Sein Untersuchungsbericht gipfelt in dem Vorwurf, Thaci und andere Führer der ehemaligen kosovarischen Befreiungsbewegung UCK hätten nach dem Kosovokrieg 1998/99 einen illegalen Organhandel betrieben, für den auch Menschen ermordet worden seien. In anderer Form dauere dies bis heute an. Serbische Gefangene seien über die Grenze nach Albanien geschmuggelt worden, wo man ihre Organe regelrecht "geerntet" habe. Den Ermittlungen nach hielt die UCK Serben und Kosovo-Albaner in sechs geheimen Anstalten in Nordalbanien gefangen. Sie seien dort "unmenschlicher" Behandlung" unterworfen gewesen.

In dem Report des Europarats heißt es weiter: "Sobald bestätigt wurde, dass die Transplantations-Chirurgen in Position und operationsbereit waren, wurden die Gefangenen einzeln aus ihren Gefängnissen geholt, sofort von einem Killer der UCK erschossen, und ihre Leichen zügig zur Operationsklinik transportiert." Die entnommenen Organe seien dann auf dem Schwarzmarkt verkauft worden. Die "größte Verantwortung" für diese Gefängnisse und das Schicksal ihrer Insassen trüge Thacis Drenica-Gruppe.

Der Vorwurf von Morden im Zuge illegalen Organhandels war bereits 2008 von der damaligen Chefanklägerin des Kriegsverbrechertribunals in Den Haag, Carla Del Ponte, erhoben worden. Marty erklärte, die EU, die USA und die Uno hätten von diesen Verbrechen gewusst, doch aus Sorge um die Stabilität des Kosovos nichts dagegen unternommen.

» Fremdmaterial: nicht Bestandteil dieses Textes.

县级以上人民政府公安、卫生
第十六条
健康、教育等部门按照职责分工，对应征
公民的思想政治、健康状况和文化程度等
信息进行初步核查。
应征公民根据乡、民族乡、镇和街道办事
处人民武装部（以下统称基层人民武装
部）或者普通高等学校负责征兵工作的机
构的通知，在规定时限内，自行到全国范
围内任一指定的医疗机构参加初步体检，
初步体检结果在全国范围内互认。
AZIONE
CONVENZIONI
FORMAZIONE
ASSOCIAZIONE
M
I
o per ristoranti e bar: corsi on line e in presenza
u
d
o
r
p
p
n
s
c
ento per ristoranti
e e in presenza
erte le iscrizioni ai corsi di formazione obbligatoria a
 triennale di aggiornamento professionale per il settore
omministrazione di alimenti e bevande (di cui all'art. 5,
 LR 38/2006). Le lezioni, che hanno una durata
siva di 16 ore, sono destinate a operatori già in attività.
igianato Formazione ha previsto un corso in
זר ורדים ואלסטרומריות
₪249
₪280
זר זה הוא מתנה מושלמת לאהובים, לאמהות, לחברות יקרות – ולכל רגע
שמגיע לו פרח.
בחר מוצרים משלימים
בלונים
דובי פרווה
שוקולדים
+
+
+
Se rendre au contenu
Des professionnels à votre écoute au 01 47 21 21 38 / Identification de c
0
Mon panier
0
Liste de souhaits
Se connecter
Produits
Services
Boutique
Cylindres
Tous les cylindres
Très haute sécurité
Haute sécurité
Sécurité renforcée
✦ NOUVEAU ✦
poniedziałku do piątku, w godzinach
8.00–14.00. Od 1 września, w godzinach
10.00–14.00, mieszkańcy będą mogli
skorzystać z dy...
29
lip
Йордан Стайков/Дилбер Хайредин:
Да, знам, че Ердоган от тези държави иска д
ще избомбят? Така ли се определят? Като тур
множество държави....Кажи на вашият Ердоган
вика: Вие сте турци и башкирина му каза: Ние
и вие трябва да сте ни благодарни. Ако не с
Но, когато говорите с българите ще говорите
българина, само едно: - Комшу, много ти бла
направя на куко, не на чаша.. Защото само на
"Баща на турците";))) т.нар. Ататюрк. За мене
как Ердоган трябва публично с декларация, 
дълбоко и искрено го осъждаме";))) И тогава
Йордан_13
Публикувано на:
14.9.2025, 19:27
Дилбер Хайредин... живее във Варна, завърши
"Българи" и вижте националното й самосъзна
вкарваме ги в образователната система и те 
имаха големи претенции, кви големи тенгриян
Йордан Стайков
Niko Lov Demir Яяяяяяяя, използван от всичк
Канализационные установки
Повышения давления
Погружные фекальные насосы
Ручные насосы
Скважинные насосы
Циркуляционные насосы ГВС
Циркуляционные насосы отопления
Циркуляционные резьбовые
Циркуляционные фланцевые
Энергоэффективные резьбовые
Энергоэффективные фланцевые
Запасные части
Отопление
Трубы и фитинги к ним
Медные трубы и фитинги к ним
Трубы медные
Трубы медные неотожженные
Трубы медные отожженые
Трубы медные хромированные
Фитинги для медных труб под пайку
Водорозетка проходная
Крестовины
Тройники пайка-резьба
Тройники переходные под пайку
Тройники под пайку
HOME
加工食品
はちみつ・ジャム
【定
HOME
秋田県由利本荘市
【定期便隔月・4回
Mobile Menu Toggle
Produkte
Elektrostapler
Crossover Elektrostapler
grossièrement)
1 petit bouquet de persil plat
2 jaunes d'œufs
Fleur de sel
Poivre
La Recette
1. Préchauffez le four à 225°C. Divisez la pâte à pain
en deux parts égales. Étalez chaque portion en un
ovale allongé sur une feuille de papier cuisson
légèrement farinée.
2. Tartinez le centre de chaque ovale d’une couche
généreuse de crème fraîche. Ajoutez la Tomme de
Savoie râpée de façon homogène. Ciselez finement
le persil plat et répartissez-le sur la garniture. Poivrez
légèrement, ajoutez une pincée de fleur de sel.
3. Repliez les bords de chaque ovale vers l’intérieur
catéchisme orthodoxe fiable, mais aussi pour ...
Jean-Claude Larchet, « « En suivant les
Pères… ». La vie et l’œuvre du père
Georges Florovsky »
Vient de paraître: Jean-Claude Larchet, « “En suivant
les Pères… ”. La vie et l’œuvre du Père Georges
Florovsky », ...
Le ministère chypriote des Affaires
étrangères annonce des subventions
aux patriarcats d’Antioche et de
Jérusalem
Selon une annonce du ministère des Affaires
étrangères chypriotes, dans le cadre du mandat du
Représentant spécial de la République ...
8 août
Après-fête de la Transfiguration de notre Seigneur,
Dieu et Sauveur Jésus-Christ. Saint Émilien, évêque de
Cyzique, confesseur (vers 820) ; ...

Gestern begann in Pristina vor einem Bezirksgericht ein Verfahren wegen illegalen Organhandels, der von der EU-Mission Eulex aufgedeckt worden war. In der Medicus-Klinik waren armen Menschen Organe entnommen worden. Auch dieser Skandal soll im Zusammenhang mit den kriminellen Aktivitäten der Drenica-Gruppe stehen.

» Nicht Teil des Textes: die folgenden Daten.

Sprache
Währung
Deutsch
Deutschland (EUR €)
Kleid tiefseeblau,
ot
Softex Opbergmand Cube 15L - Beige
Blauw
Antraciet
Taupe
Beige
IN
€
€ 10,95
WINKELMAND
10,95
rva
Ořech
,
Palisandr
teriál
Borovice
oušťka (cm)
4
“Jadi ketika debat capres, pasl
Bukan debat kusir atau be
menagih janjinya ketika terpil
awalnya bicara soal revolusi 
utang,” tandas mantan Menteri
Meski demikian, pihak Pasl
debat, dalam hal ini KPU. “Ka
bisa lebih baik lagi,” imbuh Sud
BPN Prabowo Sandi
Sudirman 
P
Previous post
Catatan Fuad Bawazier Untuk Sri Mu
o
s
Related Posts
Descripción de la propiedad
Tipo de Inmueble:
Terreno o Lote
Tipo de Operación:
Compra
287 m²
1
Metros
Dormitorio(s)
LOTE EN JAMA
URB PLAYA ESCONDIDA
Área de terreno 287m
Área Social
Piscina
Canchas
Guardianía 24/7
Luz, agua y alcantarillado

"Wir sind keine Gefahr für Europa", hatte Thaci vor der Wahl am 12. Dezember erklärt und hinzugefügt: "Wir haben elf Jahre daran gearbeitet, die europäischen Kriterien zu erfüllen." Serbiens Außenminister Vuk Jeremic sagte, der Europarats-Bericht zeige, "was für ein Land das Kosovo" sei. Nun stelle sich die Frage nach Thacis Zukunft. Jeremic und sein russischer Kollege Sergej Lawrow äußerten sich bestürzt über die Vorwürfe. "Alle zusammen" in Europa müssten nun "diese schwierige Frage regeln".